The same-code ablation says the parsimonious legacy feature set currently dominates FE V2 for the paper-facing tabular story. FE V2 should remain in the artifact ledger because it is the default schema, but the manuscript should not claim that FE V2 improved the result without further feature diagnostics.

Cost Sensitivity

FE V2 day_c2c headline rows:

Model	1x cost	3x cost	5x cost
Goyal-Saretto spread	-461	-2,155	-3,849
LightGBM	-2,862	-4,556	-6,250
XGBoost	-19,952	-21,646	-23,340
LightGBM/XGBoost ensemble	-19,694	-21,388	-23,082
Ridge-flat sequence	19,918	18,224	16,530
Official `mamba-ssm` 5-seed	-1,793	-3,383	-4,972

Cost sensitivity

Sequence Diagnostics

No sequence model passes the diagnostic gate. Official mamba-ssm is now implemented through the mamba-ssm backend and appears in the artifacts, but the 5-seed row does not beat tabular baselines or controls robustly enough to upgrade the claim. Attention pooling and dilated CNN are also diagnostic rows.

What We Can Sell

The defensible near-term claim is now narrower:

In a no-NBBO proxy sample, a parsimonious event-level tabular feature set shows preliminary cross-sectional signal for earnings event-variance mispricing beyond market IVAR and simple historical baselines.

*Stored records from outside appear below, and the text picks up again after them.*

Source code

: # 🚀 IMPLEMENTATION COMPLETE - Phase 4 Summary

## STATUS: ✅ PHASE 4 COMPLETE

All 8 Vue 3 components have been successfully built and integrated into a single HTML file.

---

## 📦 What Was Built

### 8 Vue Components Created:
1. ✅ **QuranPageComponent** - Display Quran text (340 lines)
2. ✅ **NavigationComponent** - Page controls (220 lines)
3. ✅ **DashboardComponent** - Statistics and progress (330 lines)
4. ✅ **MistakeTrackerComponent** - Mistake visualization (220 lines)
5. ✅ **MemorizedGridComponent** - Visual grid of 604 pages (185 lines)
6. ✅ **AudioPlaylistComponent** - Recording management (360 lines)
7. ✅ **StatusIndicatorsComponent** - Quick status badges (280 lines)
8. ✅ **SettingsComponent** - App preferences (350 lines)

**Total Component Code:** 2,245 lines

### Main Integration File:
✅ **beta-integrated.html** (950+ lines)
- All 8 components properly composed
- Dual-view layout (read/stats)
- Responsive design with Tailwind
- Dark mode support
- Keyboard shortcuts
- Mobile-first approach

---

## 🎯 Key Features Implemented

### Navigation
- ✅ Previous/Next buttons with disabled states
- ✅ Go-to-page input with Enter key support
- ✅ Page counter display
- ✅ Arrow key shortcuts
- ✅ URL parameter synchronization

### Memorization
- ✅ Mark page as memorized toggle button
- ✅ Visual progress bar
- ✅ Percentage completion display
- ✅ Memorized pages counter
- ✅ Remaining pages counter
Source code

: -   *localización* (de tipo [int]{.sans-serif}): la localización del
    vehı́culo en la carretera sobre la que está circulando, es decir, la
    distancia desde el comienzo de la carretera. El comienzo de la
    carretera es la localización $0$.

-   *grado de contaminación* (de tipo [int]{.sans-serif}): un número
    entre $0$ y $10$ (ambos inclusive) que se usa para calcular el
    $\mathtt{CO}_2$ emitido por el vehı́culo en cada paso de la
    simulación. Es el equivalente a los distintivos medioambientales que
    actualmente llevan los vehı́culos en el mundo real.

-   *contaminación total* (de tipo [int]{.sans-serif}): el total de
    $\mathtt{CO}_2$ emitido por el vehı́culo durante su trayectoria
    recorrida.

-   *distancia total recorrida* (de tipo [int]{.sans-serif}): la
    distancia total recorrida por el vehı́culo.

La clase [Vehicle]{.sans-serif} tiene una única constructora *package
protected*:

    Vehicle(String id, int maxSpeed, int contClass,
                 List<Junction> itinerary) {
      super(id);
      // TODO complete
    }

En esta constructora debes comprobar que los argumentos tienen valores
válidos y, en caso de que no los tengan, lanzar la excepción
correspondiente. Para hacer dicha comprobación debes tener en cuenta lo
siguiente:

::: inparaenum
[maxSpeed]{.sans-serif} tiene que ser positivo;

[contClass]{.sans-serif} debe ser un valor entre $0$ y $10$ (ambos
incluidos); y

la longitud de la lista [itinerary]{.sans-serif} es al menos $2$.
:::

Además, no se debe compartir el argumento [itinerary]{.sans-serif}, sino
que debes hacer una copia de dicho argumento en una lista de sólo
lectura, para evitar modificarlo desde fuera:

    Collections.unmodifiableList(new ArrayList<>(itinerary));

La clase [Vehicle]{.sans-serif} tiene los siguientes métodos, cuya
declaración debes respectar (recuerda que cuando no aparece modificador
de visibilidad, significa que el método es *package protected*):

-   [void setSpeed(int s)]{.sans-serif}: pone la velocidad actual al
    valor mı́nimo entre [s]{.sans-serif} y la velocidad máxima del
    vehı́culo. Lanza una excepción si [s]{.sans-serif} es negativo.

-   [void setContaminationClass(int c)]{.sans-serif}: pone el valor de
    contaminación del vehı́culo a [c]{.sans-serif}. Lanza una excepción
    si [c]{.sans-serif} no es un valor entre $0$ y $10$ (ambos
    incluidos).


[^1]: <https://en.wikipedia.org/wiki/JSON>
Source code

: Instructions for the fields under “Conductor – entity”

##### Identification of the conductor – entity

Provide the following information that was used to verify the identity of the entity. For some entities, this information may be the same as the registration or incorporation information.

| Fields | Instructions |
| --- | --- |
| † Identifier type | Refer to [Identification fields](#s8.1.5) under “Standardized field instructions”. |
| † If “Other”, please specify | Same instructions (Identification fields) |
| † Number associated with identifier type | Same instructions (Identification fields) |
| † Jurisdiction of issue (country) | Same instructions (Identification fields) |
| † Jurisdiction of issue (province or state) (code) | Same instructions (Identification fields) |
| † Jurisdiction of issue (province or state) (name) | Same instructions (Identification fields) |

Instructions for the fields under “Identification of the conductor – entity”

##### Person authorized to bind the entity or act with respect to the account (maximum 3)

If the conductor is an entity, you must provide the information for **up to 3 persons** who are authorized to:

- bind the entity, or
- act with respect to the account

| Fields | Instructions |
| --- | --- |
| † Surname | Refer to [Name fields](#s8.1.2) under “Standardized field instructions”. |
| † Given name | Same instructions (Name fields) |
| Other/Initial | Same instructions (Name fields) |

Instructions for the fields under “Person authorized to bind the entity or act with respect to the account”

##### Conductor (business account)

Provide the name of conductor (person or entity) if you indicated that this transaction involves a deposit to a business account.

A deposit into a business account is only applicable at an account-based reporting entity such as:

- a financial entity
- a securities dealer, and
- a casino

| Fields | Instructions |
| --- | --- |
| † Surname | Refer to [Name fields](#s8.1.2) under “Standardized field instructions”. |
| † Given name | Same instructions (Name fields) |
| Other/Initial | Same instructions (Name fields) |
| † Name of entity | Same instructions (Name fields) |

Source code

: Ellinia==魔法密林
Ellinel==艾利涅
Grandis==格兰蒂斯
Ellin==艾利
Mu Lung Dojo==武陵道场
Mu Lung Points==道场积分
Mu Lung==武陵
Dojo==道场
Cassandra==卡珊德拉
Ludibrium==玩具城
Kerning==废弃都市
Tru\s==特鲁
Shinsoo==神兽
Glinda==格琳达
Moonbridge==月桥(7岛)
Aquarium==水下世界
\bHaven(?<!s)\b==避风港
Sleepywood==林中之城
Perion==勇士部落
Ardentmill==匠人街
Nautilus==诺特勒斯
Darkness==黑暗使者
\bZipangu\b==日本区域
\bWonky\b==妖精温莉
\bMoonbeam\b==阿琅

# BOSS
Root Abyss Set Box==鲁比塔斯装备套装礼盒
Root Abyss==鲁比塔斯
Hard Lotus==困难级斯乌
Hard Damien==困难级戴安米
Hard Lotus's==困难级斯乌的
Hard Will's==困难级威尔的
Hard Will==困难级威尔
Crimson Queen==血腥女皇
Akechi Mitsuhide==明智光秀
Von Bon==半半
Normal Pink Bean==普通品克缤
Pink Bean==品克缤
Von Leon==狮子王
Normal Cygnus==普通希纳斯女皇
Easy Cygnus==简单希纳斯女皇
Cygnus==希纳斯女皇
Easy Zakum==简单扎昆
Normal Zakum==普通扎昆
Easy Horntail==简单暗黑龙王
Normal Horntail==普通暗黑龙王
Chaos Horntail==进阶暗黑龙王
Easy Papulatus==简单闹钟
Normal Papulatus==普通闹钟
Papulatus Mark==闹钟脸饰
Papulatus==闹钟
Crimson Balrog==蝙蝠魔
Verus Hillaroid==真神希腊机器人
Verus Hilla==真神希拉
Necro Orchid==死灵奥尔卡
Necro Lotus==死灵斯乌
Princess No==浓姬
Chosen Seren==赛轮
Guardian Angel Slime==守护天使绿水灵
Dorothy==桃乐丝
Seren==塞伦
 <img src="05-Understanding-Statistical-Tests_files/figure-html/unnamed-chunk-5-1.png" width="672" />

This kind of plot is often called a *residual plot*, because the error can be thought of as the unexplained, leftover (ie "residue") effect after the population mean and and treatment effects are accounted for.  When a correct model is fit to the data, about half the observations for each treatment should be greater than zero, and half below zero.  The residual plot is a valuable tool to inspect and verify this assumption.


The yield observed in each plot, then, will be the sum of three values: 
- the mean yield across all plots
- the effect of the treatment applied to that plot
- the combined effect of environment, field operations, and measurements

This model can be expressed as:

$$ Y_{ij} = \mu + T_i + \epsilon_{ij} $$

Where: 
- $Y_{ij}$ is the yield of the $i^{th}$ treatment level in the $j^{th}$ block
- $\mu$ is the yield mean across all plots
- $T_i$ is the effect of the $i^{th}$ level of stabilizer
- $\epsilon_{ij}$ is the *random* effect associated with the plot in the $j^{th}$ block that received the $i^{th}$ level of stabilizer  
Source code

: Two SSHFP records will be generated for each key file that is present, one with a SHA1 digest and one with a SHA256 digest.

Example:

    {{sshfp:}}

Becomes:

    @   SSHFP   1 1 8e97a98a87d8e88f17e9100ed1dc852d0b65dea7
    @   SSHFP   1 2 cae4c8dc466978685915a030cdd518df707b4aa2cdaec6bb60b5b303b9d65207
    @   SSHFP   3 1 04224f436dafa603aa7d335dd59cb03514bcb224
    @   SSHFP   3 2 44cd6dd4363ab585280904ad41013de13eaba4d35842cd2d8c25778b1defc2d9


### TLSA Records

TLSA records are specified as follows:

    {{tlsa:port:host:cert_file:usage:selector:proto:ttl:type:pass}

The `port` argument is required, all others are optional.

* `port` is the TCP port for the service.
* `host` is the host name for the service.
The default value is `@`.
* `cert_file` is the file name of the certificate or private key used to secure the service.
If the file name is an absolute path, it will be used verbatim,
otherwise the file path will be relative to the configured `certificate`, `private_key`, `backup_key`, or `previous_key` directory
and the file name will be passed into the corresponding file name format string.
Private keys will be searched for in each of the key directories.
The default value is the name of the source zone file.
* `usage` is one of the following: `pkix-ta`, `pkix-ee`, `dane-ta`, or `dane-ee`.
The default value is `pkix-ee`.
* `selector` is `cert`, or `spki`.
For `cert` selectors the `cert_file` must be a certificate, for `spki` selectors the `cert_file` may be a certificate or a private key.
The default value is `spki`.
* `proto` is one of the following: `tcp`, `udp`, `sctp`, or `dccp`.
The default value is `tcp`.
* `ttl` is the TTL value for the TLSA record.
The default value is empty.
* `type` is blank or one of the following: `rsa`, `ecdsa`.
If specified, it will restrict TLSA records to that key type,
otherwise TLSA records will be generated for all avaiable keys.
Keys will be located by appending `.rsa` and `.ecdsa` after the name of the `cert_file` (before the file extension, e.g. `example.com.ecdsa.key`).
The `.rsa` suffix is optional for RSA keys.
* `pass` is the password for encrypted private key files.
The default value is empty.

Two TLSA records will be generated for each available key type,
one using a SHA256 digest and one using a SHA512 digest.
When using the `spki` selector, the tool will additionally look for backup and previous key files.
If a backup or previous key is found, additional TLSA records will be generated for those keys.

The richer FE V2 schema is currently a negative diagnostic result and needs follow-up.

The current paper angle should emphasize:

The trading question is event-variance mispricing, not generic IV forecasting.
Ranking and top-decile selection matter more than unconditional RMSE.
FE V1 tabular LightGBM/XGBoost is the stronger same-code signal screen.
FE V2, sequence models, and Mamba are diagnostic rather than headline evidence.

Claim Boundaries

Do not claim paper-grade executable performance, bid/ask/NBBO execution, Mamba superiority, FE V2 improvement, or that lower RMSE alone implies economic value. Paper-grade claims require historical quote/NBBO or equivalent data, quote-based IVAR, leg-level execution with realistic bid/ask crossing, DTE and liquidity robustness, and clustered or bootstrap inference over a longer history.